Tim SAR gabungan yang melibatkan berbagai unsur, termasuk warga, dan keluarga korban mengakhiri seluruh kegiatan operasional pada pukul 18.45 Wita, menyusul pelaksanaan debriefing di lokasi. “Setelah korban terakhir ditemukan, operasi SAR resmi ditutup,” ujar Aries Setiawan dari pihak operasi SAR, seraya mengucapkan terima kasih kepada seluruh unsur yang terlibat.
Pencarian memasuki hari kedua dengan penyisiran difokuskan ke arah hilir dari Lokasi Kejadian Perkara (LKP) sejak pukul 07.15 Wita. Tim harus berjuang mengatasi medan yang sulit.

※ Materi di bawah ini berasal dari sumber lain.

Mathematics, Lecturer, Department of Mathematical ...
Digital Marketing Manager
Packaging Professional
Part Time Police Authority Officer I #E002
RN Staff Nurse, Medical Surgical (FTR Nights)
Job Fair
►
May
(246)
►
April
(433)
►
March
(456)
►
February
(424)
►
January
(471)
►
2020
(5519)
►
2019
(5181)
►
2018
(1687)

Kendala utama yang dihadapi meliputi arus sungai yang deras dan potensi keberadaan binatang buas di sekitar area pencarian.
Meskipun demikian, cuaca cerah sepanjang hari membantu kelancaran operasi. Korban selamat dalam insiden ini diketahui bernama Iliq (61).
Sementara itu, dua korban yang ditemukan meninggal dunia adalah Helmiana Neri (P), ditemukan pada pukul 13.30 Wita. Lokasi penemuan berjarak sekitar 1,5 km dari LKP dan Marsel (L), ditemukan pada pukul 18.10 Wita. Korban ditemukan pada koordinat yang jauh, sekitar 2,3 km dari LKP.
Kedua jenazah korban meninggal dunia telah dievakuasi dan dibawa menuju rumah duka. Setelah seluruh korban berhasil ditemukan, personel dan peralatan SAR dikembalikan ke kesatuannya masing-masing untuk melanjutkan kegiatan kesiapsiagaan.